On the tip of your tongue is not the right expression for a memory that just won’t materialise, I find. When I am trying to remember something and strain the brain to get the word to emerge, I don’t sense anything on the tip of my tongue. I sense it in my brain, slowly but inexorably pushing towards my consciousness. I imagine a grey or light brown brain and this smudge pushing itself painfrully out. It’s a little like a particularly recalcitant turd that won’t be rushed. You just have to wait for it to come. Some coffee might coax it out. The obtuse word will materialise the next day when you’re not even looking for it. I wonder if there are acts you can accomplish to hurry a word out. Straining to think hard about it doesn’t help. You start making fruitless leaps of the imagination. You imagine it starts with a certain letter and go cavorting up a barren path.

Today I was trying to remember a French translation I once found for the idea of Hammer horror, that is to say the gruesome world of gothic melodrama. I knew I had once found a nice equivalent for it. Gradually it came to the surface, revealing more and more facettes as it emerged. It was a word somehow connected with marionettes and theatre. I kept worrying at it and it came to me. Grand guignol. That was it. I felt I had willed the word out of the brain. There was no tip of the tongue about it.

http://www.peoplearerubbish.com

April 22: messages from beyond the grave

Some time ago I received an email from an old friend thanking me for some minor thing I had once done. It was a spare email of just one sentence. I was pleased he was getting in touch with me and emailed him back, asking about his news and giving some of mine. He did not reply. I have thought about this. I think it is the equivalent of what alcoholics do when they apologise to everyone as part of their treatment. This must be what you do when you know you are dying; you thank everyone you knew for what they contributed to your life. It may be that there is also a list of people you have to apologise to. A ledger, then: positive and negative. This kind of act would have you dying at ease with your past. I am making all this up but I think it is quite possible. If so, when you draw up your ledger, who would you include and what acts would you judge generous and what pernicious? It could well have been that the little act that I accomplished came across to him as an act of generosity but was, if he had known, in fact motivated by egotism or part of some more complex plot on my part.

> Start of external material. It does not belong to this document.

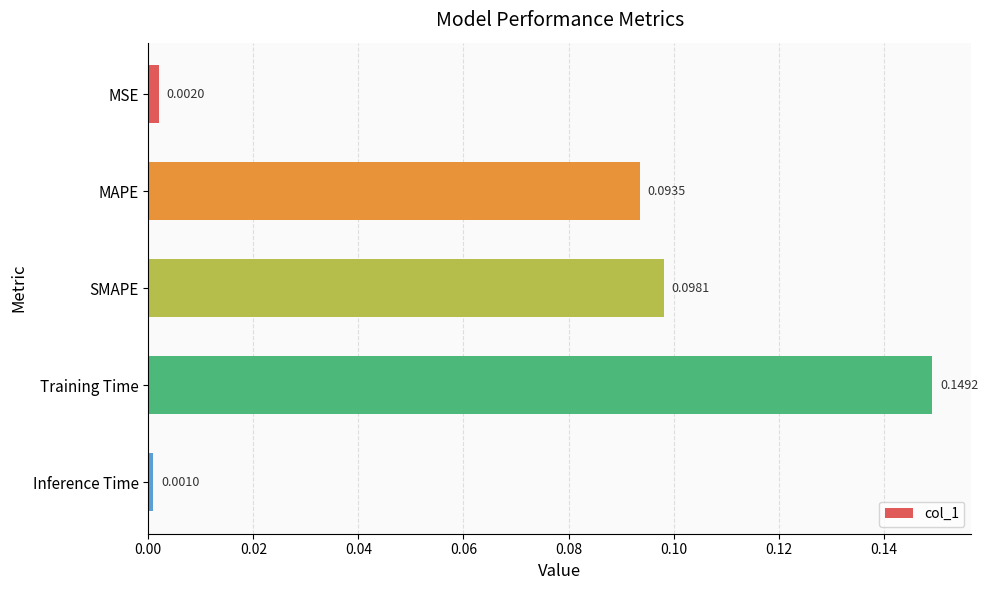

Where is the data nearest to the value 0?

Inference Time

Another old friend, meeting up with me after a long period, said: how will I know if you die? I’m not sure about the answer to this one. I suppose, thinking about it now, I could make sure I give someone close to me access to my email account and they could send out a group email. I am not on social media, so that would have to do. I might even write the message myself.

http://www.peoplearerubbish.com

April 18: paragons of virtue

We had to cancel the Mindfulness walk on Hampstead Heath this morning. I must say I wasn’t too fussed. Or rather, I was pretty fussed…about not going. It seems to me once you start doing things in categories you’re getting things wrong. Once you start using the word spirituality, you can be pretty sure you’re going about things in the wrong way. If you are making a separate category for things spiritual, you are probably seeing the rest of your life wrong. I saw a woman with a coat daubed with many virtue words when we were in Tooting and Balham, which was where we ended going. They said things like Just Be Real and Be Kind, exhortations to virtue. Pretty unbearable too, I find. You would expect modern people to be paragons of niceness these days, wouldn’t you? I assure you, they are not.